Not to be cynical, but in the insurance business the best way to make money is to discourage risky people from becoming policyholders and to exclude from coverage anything that a policyholder is likely to file a claim for.
In the real world, insurance regulations temper these strategies, but don’t eliminate them completely. Health insurers in particular now have to operate within a narrow corridor. Under the Affordable Care Act they can’t discriminate against people with pre-existing conditions and must offer a fairly standardized set of benefits. Their profitability is also capped by the minimum Medical Loss Ratio (MLR) rules.
Theoretically that still gives health plans the opportunity to compete on other facets, such as provider networks, quality, disease management, and customer service. Some of this competition is taking place and benefits the consumer.
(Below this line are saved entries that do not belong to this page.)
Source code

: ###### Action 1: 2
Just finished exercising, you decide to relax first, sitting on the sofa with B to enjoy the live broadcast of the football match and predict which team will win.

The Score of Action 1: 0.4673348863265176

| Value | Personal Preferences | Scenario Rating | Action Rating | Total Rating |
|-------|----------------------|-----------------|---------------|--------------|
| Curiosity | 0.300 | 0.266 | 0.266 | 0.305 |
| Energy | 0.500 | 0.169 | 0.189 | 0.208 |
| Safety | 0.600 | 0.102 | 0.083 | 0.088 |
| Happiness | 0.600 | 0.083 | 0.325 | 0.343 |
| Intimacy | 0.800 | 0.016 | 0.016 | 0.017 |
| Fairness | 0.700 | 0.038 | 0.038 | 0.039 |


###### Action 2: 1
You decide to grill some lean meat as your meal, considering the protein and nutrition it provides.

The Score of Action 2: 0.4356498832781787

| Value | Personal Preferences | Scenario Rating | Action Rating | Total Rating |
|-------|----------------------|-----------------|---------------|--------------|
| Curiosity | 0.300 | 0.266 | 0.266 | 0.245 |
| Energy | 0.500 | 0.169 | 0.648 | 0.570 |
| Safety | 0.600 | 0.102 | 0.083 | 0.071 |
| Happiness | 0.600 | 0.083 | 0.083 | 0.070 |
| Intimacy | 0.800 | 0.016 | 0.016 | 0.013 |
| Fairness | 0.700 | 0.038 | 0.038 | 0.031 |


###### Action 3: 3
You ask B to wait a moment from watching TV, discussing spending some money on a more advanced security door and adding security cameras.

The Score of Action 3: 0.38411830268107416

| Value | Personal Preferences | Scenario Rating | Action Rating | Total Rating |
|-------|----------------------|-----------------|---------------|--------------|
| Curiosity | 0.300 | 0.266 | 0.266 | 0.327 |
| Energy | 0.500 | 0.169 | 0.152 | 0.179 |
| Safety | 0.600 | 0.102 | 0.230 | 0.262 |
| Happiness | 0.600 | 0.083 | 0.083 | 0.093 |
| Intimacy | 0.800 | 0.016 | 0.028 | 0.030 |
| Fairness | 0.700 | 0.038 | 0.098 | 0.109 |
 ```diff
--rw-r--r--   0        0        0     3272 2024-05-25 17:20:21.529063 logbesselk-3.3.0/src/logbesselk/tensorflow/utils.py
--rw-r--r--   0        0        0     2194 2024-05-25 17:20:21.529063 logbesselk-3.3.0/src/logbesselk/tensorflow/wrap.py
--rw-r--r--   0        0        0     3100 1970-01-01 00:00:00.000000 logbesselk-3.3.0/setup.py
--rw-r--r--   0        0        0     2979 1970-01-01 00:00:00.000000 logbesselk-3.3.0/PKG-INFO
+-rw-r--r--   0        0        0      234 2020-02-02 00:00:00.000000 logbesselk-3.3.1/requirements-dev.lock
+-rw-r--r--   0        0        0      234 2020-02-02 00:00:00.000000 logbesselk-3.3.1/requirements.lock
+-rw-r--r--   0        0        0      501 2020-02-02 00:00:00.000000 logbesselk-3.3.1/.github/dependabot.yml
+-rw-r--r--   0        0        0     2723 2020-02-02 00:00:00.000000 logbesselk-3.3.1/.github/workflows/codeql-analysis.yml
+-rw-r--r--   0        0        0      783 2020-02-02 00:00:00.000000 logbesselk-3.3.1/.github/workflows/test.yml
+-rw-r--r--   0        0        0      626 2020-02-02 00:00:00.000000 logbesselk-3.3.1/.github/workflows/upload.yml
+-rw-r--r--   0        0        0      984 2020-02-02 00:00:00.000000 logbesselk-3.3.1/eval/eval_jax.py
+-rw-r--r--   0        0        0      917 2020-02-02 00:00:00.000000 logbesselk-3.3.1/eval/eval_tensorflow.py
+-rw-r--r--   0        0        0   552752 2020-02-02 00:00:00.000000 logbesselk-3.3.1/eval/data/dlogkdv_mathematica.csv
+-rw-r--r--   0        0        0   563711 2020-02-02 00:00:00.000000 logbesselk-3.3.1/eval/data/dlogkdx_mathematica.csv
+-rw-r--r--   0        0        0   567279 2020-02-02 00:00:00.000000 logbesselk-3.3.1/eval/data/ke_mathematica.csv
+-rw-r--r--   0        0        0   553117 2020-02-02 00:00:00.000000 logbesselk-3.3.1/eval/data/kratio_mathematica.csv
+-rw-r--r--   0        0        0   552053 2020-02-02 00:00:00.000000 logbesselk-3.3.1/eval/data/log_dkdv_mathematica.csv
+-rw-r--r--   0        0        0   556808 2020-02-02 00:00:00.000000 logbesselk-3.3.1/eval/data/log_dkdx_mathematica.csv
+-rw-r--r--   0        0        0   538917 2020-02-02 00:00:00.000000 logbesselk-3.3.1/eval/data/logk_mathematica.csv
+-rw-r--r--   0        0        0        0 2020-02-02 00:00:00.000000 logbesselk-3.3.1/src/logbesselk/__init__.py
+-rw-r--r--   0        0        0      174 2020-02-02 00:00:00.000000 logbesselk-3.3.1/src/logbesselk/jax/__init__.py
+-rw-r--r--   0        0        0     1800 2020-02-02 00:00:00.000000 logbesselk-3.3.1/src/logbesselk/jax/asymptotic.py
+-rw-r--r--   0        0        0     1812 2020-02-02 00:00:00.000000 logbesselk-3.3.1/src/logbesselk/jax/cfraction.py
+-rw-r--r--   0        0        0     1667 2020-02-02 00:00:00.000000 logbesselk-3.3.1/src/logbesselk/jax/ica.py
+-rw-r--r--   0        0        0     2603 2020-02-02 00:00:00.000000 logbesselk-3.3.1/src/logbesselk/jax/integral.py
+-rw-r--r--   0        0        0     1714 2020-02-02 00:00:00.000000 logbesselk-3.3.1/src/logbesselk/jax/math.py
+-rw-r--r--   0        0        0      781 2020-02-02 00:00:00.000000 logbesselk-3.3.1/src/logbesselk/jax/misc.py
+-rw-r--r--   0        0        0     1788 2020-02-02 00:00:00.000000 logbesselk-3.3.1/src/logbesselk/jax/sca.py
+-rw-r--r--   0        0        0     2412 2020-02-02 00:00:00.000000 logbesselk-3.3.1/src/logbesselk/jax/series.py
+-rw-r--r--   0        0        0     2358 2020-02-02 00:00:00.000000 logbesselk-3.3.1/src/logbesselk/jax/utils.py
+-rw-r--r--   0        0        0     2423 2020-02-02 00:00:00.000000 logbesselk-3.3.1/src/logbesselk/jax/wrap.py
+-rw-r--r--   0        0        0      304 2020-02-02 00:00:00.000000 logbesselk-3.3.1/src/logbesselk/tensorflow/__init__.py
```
However, it remains tempting for plans to try to avoid costly patients even though the rules would seem to preclude that. A New England Journal of Medicine article (Using Drugs to Discriminate — Adverse Selection in the Insurance Marketplace) describes a common tactic: using the drug formulary to scare away pricey patients. For example, many health plans on the ObamaCare exchanges make drugs for HIV expensive by putting all of them –including generics– in the highest tier.
This type of strategy, if not stopped, will undermine the Affordable Care Act’s goals. And therefore the authors propose some regulatory fixes to further micromanage the insurance market. But insurers are pretty clever and can be expected to look for other, similar opportunities. And such creative approaches are not new. A couple decades ago, when Medicare managed care plans were first introduced, I knew of a company that offered great benefits but placed its enrollment center on the 3rd floor of a non-elevator building. That way only the fit could make it up the stairs to sign up.
At some point the insurance market becomes so regulated and micromanaged that we have to ask the question: are the benefits of competition worth all the hassle and administrative costs? The jury is out on that one.